● **WHAT THE TASK REQUIRES**
Copy exactly the lines of the records below, and only those lines, beginning with the line that contains "Step: Check that" and ending with the line that contains "click(75, 226)".

● **DATA RECORDS**

----

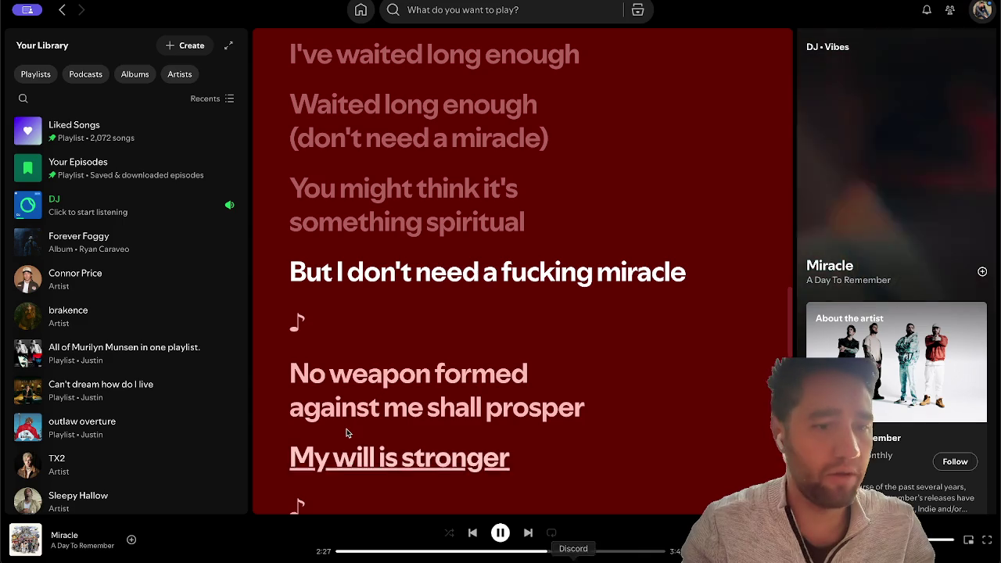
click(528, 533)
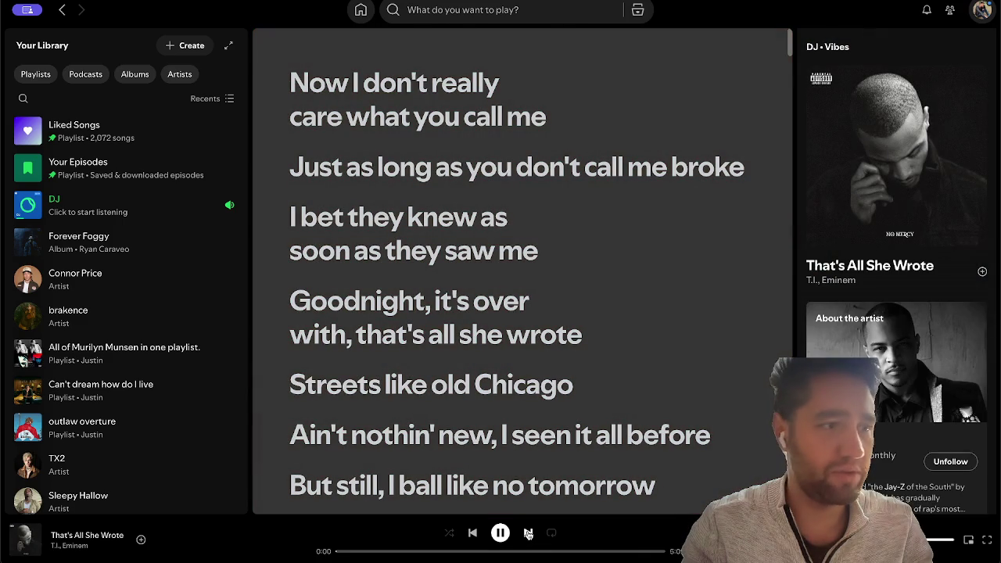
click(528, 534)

----

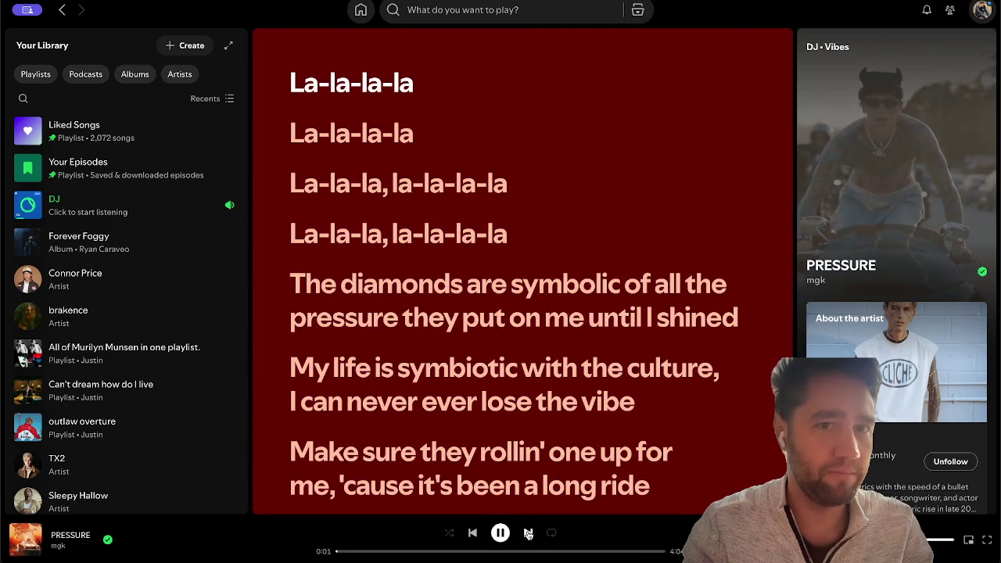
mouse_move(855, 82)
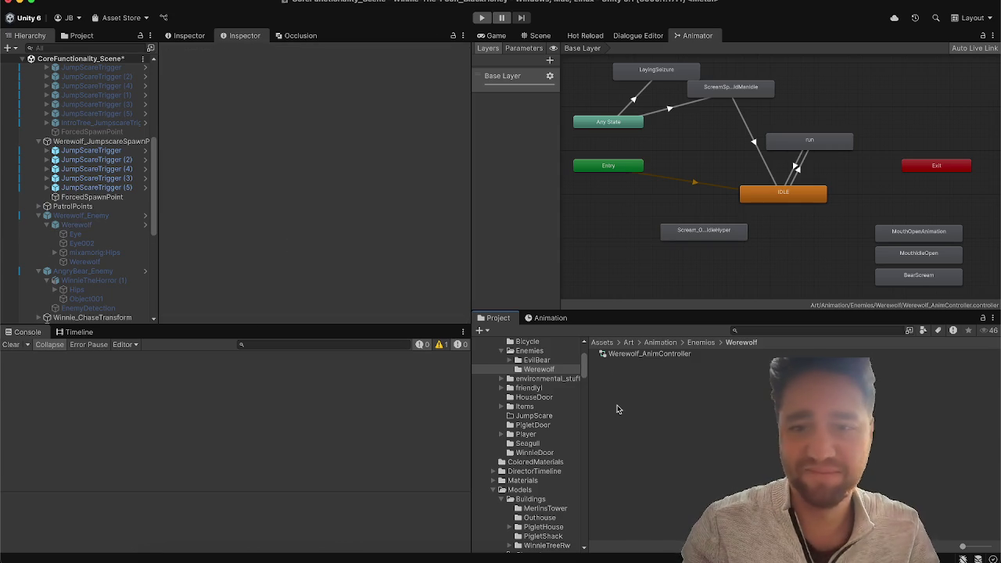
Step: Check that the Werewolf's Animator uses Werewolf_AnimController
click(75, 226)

----

● **SOLUTION**
Step: Check that the Werewolf's Animator uses Werewolf_AnimController
click(75, 226)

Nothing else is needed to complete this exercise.